#### [EXTRACTED ENTRIES]

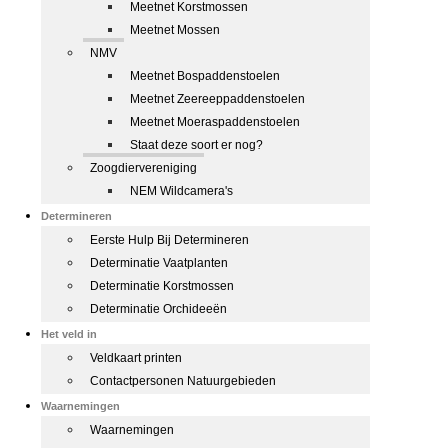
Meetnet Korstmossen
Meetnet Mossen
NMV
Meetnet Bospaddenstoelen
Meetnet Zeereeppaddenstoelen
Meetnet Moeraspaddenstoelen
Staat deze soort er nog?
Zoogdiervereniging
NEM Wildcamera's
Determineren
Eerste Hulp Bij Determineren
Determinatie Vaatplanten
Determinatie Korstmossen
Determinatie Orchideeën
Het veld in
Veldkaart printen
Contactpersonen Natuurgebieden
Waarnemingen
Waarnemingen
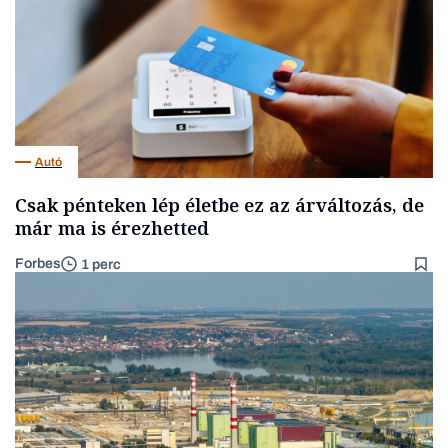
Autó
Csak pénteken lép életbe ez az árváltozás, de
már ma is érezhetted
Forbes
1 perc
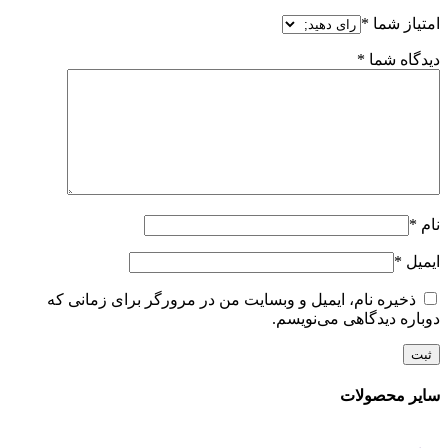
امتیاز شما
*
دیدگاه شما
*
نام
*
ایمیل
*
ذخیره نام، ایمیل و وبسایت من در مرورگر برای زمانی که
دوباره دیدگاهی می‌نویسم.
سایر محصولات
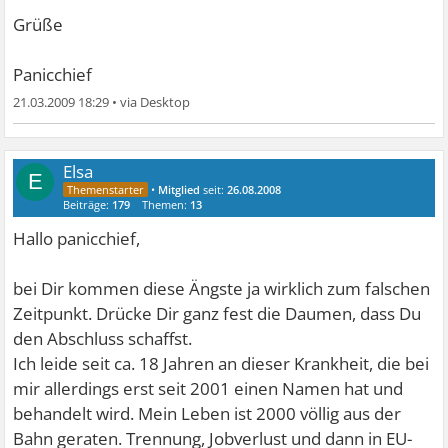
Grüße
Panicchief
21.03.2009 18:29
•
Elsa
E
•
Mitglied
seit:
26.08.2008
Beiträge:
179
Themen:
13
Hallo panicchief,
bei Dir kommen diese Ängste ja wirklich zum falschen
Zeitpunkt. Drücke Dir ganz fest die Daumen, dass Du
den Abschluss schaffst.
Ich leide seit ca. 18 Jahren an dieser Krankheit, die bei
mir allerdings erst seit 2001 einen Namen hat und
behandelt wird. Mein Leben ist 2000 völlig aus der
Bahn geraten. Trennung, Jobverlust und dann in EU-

#### [WHAT YOU WILL DO]
Could you write out every one of the lines above word for word, leaving the pictures out?

#### [COMPLETED EXERCISE]
Meetnet Korstmossen
Meetnet Mossen
NMV
Meetnet Bospaddenstoelen
Meetnet Zeereeppaddenstoelen
Meetnet Moeraspaddenstoelen
Staat deze soort er nog?
Zoogdiervereniging
NEM Wildcamera's
Determineren
Eerste Hulp Bij Determineren
Determinatie Vaatplanten
Determinatie Korstmossen
Determinatie Orchideeën
Het veld in
Veldkaart printen
Contactpersonen Natuurgebieden
Waarnemingen
Waarnemingen
Autó
Csak pénteken lép életbe ez az árváltozás, de
már ma is érezhetted
Forbes
1 perc
امتیاز شما
*
دیدگاه شما
*
نام
*
ایمیل
*
ذخیره نام، ایمیل و وبسایت من در مرورگر برای زمانی که
دوباره دیدگاهی می‌نویسم.
سایر محصولات
Grüße
Panicchief
21.03.2009 18:29
•
Elsa
E
•
Mitglied
seit:
26.08.2008
Beiträge:
179
Themen:
13
Hallo panicchief,
bei Dir kommen diese Ängste ja wirklich zum falschen
Zeitpunkt. Drücke Dir ganz fest die Daumen, dass Du
den Abschluss schaffst.
Ich leide seit ca. 18 Jahren an dieser Krankheit, die bei
mir allerdings erst seit 2001 einen Namen hat und
behandelt wird. Mein Leben ist 2000 völlig aus der
Bahn geraten. Trennung, Jobverlust und dann in EU-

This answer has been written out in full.